**Source:**
START
Model-driven practices have proven their usefulness for designing programs and generating their source codes. Thus, model-driven engineering already covers quite well the build and unit testing of software components. Our idea is to use models to automate integration, delivery, and deployment as well. The DICE Consortium has invented a modelling language for that purpose. (The language does not handle integration though.) Tools have been developed to let developers and operators concertedly model the application, together with its production environment, at different levels of abstraction. These tools interpret models to automatically prepare and configure the production environment, and also to deploy the application thereinto. Here are some advantages of this approach:

  1. Models not only specify the application but also the production environment fit for it.
  2. Even more, since properties of the production environment are described, one can sometimes exploit models to simulate or verify formally (i.e. abstractly and mathematically) the behaviour of the application in its production environment before any deployment.
  3. A common modelling language for developers and operators contributes to better communications between them. Ambiguities and misunderstandings are diminished because concepts employed in models are clearly defined.
  4. It is possible to refactor the application and its production environment directly through their models.
END
**Record excerpts:**
START
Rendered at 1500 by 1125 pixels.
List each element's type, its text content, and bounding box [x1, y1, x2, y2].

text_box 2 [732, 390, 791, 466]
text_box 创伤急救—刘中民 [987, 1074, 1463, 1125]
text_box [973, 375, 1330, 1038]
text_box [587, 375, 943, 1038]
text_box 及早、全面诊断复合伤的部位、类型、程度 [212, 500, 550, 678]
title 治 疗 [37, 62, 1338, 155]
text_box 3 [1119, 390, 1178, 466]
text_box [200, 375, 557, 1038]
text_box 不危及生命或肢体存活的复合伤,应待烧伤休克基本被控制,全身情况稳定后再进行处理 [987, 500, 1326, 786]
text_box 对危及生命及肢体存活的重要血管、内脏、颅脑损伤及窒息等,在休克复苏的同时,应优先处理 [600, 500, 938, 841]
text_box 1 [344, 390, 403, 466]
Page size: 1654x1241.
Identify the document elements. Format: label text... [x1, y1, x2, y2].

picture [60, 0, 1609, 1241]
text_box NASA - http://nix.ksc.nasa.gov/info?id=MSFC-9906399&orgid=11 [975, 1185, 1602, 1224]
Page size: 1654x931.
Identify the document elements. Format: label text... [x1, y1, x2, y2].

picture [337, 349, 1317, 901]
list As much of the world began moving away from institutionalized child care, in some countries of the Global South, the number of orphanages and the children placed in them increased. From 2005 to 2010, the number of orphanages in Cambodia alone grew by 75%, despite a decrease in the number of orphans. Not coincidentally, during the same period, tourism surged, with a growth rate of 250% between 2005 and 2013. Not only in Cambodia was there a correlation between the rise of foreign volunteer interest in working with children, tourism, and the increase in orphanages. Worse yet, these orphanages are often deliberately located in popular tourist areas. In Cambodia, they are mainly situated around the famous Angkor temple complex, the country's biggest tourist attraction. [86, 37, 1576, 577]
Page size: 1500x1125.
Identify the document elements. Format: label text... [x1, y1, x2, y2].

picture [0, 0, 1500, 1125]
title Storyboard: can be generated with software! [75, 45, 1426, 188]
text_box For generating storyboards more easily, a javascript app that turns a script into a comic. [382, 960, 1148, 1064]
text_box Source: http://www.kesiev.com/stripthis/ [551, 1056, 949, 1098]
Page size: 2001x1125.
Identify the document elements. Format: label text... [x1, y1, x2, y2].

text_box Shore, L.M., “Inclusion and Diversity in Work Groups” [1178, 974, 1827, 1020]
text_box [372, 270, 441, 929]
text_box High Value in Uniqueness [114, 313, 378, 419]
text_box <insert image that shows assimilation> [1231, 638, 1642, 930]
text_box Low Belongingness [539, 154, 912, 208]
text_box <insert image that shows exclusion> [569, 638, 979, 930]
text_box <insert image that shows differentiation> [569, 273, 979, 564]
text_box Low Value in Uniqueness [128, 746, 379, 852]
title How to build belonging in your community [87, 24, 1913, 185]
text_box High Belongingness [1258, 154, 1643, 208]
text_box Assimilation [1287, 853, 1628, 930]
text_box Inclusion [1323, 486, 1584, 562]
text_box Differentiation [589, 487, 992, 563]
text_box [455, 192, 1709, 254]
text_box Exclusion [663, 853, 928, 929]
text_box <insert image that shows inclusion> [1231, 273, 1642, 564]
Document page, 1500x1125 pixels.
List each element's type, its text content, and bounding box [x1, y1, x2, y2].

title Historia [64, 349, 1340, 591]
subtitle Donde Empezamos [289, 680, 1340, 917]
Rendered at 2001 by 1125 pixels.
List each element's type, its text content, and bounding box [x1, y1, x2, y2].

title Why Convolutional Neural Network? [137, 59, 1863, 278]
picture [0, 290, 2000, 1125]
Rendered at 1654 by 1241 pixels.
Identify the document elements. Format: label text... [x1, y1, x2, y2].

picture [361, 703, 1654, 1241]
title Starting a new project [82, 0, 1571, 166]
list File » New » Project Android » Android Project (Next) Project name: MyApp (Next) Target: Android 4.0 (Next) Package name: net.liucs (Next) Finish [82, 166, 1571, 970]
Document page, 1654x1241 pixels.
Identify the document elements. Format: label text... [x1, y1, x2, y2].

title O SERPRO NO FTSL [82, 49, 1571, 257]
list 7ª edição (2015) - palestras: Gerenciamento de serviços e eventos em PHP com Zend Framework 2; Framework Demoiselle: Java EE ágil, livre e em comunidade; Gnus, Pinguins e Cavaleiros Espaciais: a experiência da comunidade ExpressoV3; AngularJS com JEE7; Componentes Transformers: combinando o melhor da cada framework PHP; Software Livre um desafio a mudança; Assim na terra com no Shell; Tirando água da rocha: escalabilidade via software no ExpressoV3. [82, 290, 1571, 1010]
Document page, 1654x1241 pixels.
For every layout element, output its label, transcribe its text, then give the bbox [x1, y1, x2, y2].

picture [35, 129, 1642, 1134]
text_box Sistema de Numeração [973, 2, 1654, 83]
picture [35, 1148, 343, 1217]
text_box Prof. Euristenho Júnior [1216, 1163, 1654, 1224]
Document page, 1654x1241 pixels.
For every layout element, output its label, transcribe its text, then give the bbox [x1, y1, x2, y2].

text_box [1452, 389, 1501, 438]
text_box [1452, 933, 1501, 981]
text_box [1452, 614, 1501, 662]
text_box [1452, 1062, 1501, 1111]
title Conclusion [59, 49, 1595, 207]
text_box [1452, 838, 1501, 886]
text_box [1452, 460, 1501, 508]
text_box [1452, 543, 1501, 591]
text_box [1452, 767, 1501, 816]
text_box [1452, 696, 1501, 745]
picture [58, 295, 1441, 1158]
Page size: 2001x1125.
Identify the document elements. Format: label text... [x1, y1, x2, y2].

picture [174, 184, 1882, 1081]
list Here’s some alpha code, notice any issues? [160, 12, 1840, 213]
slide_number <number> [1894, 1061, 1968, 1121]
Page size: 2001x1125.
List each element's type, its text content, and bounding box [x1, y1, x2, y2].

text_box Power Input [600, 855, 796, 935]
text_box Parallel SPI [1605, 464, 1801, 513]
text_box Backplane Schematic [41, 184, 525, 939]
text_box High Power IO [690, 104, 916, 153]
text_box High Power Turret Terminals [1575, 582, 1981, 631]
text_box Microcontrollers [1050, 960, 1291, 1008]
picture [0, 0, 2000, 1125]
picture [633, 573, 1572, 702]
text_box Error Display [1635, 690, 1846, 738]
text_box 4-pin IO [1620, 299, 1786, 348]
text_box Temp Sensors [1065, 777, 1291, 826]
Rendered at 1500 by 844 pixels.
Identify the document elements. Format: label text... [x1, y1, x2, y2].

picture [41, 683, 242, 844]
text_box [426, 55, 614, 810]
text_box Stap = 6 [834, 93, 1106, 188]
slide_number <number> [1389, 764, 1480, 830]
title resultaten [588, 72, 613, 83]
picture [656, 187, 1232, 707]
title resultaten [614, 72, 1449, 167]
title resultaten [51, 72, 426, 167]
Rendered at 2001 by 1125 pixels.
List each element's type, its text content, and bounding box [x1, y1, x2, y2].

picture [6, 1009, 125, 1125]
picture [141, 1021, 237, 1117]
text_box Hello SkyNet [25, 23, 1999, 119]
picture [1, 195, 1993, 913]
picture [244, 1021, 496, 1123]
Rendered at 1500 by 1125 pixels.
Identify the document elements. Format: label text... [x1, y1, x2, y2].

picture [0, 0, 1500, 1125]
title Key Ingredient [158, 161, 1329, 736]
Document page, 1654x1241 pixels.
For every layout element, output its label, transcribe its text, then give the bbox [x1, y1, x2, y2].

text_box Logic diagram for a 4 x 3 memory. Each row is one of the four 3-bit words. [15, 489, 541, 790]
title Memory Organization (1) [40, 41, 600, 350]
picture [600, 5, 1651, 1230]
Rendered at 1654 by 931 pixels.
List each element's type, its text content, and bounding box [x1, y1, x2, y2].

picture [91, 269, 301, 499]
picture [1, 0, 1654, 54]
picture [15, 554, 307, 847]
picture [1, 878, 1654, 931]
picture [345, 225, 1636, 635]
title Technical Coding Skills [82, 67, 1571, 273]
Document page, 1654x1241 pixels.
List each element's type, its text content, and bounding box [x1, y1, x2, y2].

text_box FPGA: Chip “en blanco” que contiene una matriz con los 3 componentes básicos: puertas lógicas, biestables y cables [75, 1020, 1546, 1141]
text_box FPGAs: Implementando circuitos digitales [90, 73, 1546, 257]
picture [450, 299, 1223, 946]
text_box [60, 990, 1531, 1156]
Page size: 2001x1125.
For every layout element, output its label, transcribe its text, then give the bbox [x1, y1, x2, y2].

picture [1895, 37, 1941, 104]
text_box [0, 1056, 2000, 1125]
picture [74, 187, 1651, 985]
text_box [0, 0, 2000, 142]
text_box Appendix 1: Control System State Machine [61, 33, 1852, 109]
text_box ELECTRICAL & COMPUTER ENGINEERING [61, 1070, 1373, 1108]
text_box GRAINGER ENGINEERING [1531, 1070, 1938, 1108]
END
**Direction 1:** Transcribe the passage on model-driven deployment word for word, from "2. Even more, since" up to and including "before any deployment.".
**Direction 2:** Recast the lines of the listing from the line with "Rendered at 1654 by 931 pixels." up to and including the line with "title Technical Coding" as a numbered list, leaving out blank lines. Give only those lines.
The listing bears no relation to the passage on model-driven deployment.

**Expected output 1:**
2. Even more, since properties of the production environment are described, one can sometimes exploit models to simulate or verify formally (i.e. abstractly and mathematically) the behaviour of the application in its production environment before any deployment.

**Expected output 2:**
1. Rendered at 1654 by 931 pixels.
2. List each element's type, its text content, and bounding box [x1, y1, x2, y2].
3. picture [91, 269, 301, 499]
4. picture [1, 0, 1654, 54]
5. picture [15, 554, 307, 847]
6. picture [1, 878, 1654, 931]
7. picture [345, 225, 1636, 635]
8. title Technical Coding Skills [82, 67, 1571, 273]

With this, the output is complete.